## Transcribed page text:
[Start of Attachment]

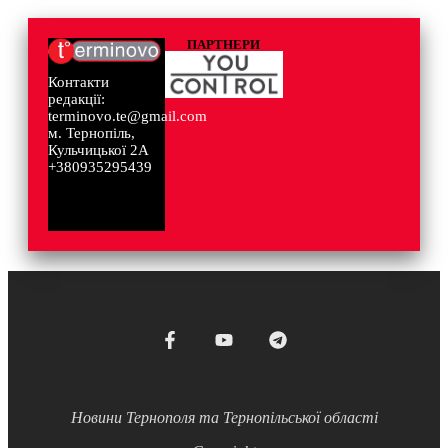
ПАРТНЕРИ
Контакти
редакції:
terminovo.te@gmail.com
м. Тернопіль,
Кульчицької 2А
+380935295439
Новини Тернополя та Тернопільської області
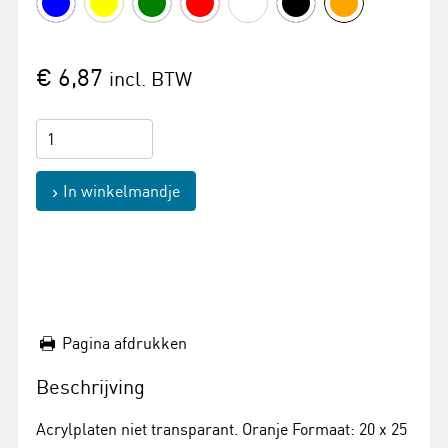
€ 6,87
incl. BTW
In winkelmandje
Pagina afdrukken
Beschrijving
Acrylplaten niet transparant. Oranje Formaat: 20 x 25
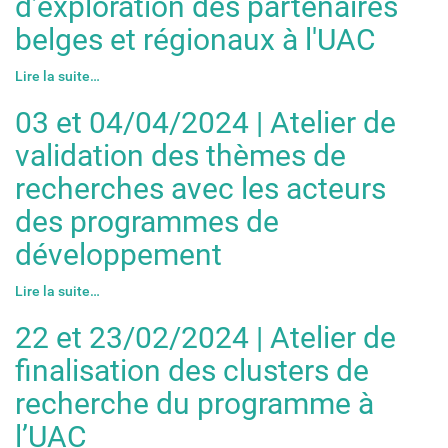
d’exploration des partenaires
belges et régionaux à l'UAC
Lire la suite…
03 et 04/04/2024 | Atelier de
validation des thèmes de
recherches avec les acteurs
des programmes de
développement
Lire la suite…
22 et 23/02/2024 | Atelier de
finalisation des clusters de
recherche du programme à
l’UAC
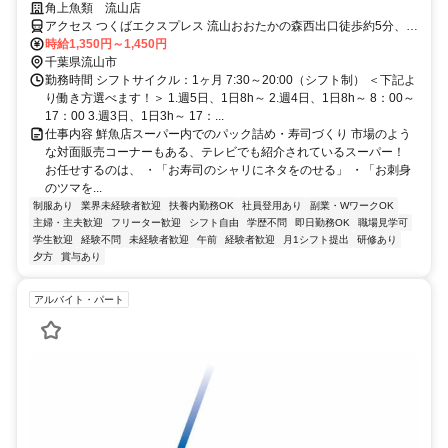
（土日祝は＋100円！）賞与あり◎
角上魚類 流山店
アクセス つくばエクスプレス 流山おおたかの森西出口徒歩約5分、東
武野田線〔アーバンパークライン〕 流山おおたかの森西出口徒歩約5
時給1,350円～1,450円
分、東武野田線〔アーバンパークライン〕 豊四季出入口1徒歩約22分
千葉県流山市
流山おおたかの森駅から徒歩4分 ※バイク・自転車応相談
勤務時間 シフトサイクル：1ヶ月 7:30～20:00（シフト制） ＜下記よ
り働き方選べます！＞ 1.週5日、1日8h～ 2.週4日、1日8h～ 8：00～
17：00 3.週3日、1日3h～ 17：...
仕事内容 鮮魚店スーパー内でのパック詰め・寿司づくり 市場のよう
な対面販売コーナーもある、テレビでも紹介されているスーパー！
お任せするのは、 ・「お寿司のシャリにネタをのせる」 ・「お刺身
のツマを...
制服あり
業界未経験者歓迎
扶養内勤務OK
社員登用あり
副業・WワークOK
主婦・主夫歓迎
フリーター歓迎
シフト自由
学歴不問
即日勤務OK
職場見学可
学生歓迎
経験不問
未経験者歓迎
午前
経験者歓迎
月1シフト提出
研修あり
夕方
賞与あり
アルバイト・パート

[End of Attachment]

## WHAT IS BEING ASKED:
Replace "Atelier" with "Séminaire" everywhere it occurs in the material, and write out all of the material again with nothing else changed. Leave out the pictures.

## RESPONSE TO THIS EXERCISE:
ПАРТНЕРИ
Контакти
редакції:
terminovo.te@gmail.com
м. Тернопіль,
Кульчицької 2А
+380935295439
Новини Тернополя та Тернопільської області
€ 6,87
incl. BTW
In winkelmandje
Pagina afdrukken
Beschrijving
Acrylplaten niet transparant. Oranje Formaat: 20 x 25
d’exploration des partenaires
belges et régionaux à l'UAC
Lire la suite…
03 et 04/04/2024 | Séminaire de
validation des thèmes de
recherches avec les acteurs
des programmes de
développement
Lire la suite…
22 et 23/02/2024 | Séminaire de
finalisation des clusters de
recherche du programme à
l’UAC
（土日祝は＋100円！）賞与あり◎
角上魚類 流山店
アクセス つくばエクスプレス 流山おおたかの森西出口徒歩約5分、東
武野田線〔アーバンパークライン〕 流山おおたかの森西出口徒歩約5
時給1,350円～1,450円
分、東武野田線〔アーバンパークライン〕 豊四季出入口1徒歩約22分
千葉県流山市
流山おおたかの森駅から徒歩4分 ※バイク・自転車応相談
勤務時間 シフトサイクル：1ヶ月 7:30～20:00（シフト制） ＜下記よ
り働き方選べます！＞ 1.週5日、1日8h～ 2.週4日、1日8h～ 8：00～
17：00 3.週3日、1日3h～ 17：...
仕事内容 鮮魚店スーパー内でのパック詰め・寿司づくり 市場のよう
な対面販売コーナーもある、テレビでも紹介されているスーパー！
お任せするのは、 ・「お寿司のシャリにネタをのせる」 ・「お刺身
のツマを...
制服あり
業界未経験者歓迎
扶養内勤務OK
社員登用あり
副業・WワークOK
主婦・主夫歓迎
フリーター歓迎
シフト自由
学歴不問
即日勤務OK
職場見学可
学生歓迎
経験不問
未経験者歓迎
午前
経験者歓迎
月1シフト提出
研修あり
夕方
賞与あり
アルバイト・パート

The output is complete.